▸ WORK INSTRUCTIONS:
Copy the material below word for word, starting at the line that contains "island: Puerto Rico" and continuing through the final line of the material.

▸ PROVIDED MATERIAL:
^^^^

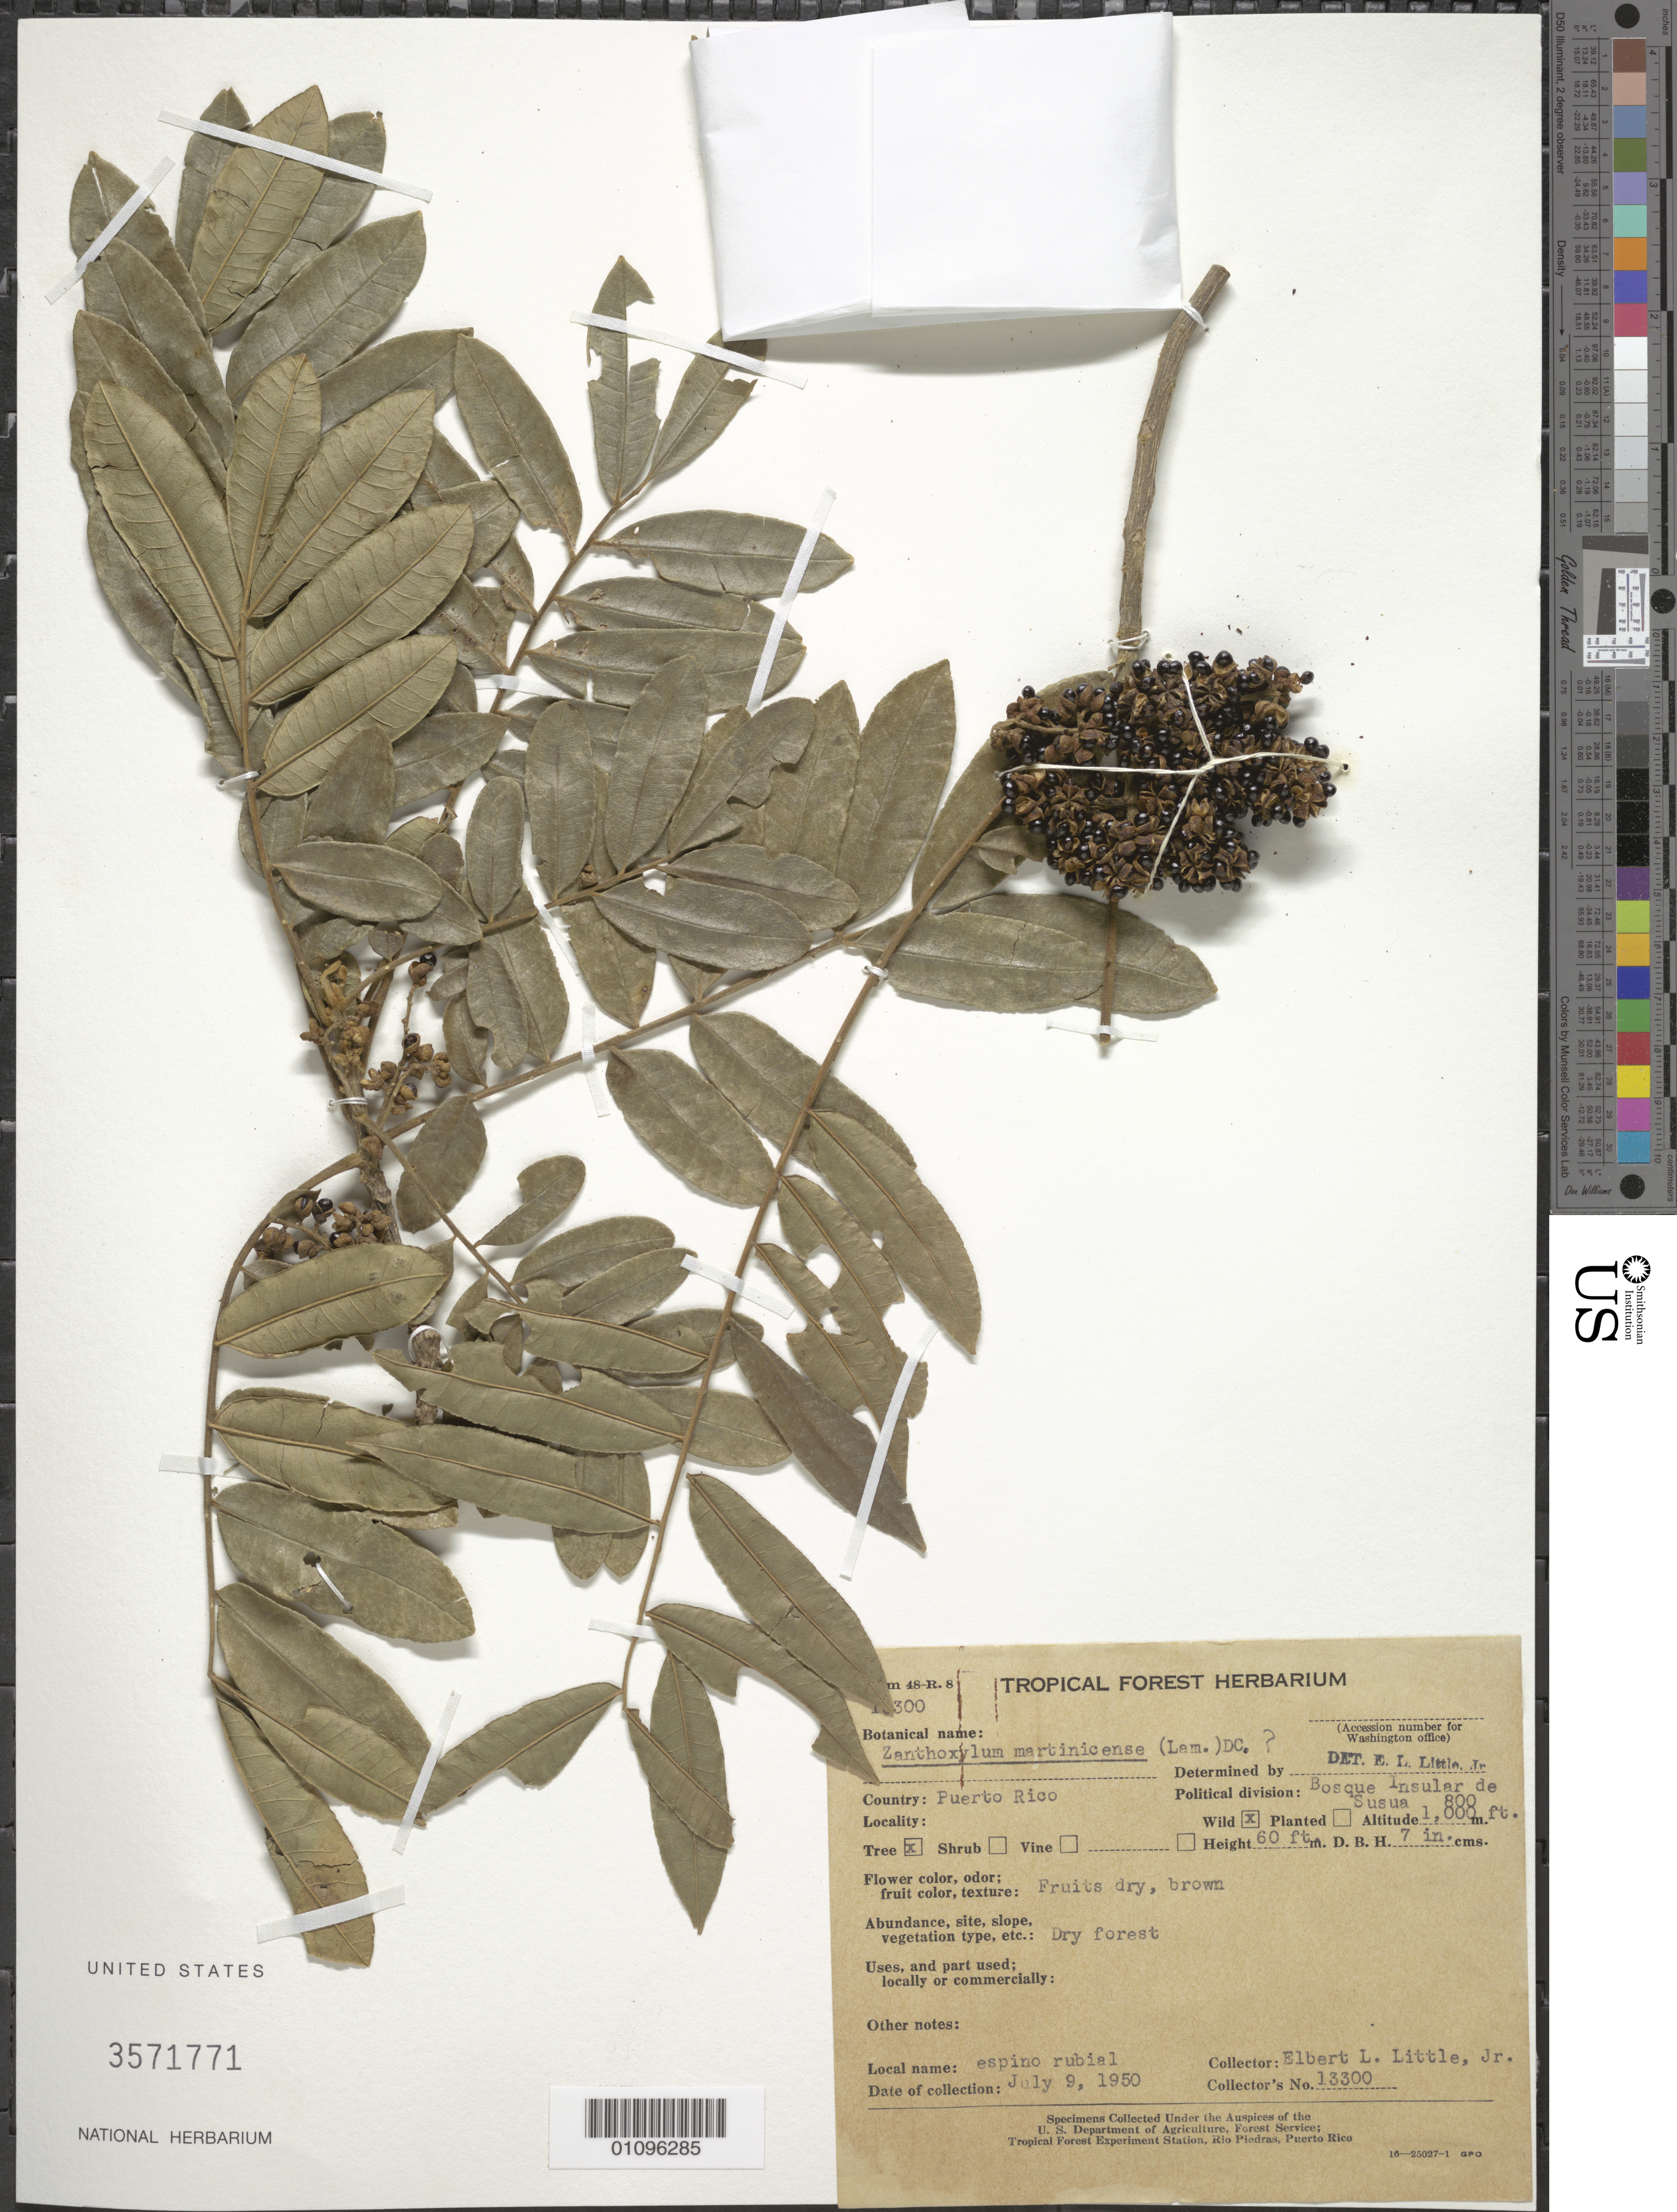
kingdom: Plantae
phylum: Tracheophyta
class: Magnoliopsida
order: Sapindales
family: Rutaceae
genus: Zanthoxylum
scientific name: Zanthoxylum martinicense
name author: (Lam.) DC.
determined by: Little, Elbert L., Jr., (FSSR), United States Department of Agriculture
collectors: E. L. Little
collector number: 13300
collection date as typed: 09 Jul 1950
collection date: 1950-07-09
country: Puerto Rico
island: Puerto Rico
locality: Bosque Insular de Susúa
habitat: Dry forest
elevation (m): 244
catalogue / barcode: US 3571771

^^^^

▸ RESULT BELOW:
island: Puerto Rico
locality: Bosque Insular de Susúa
habitat: Dry forest
elevation (m): 244
catalogue / barcode: US 3571771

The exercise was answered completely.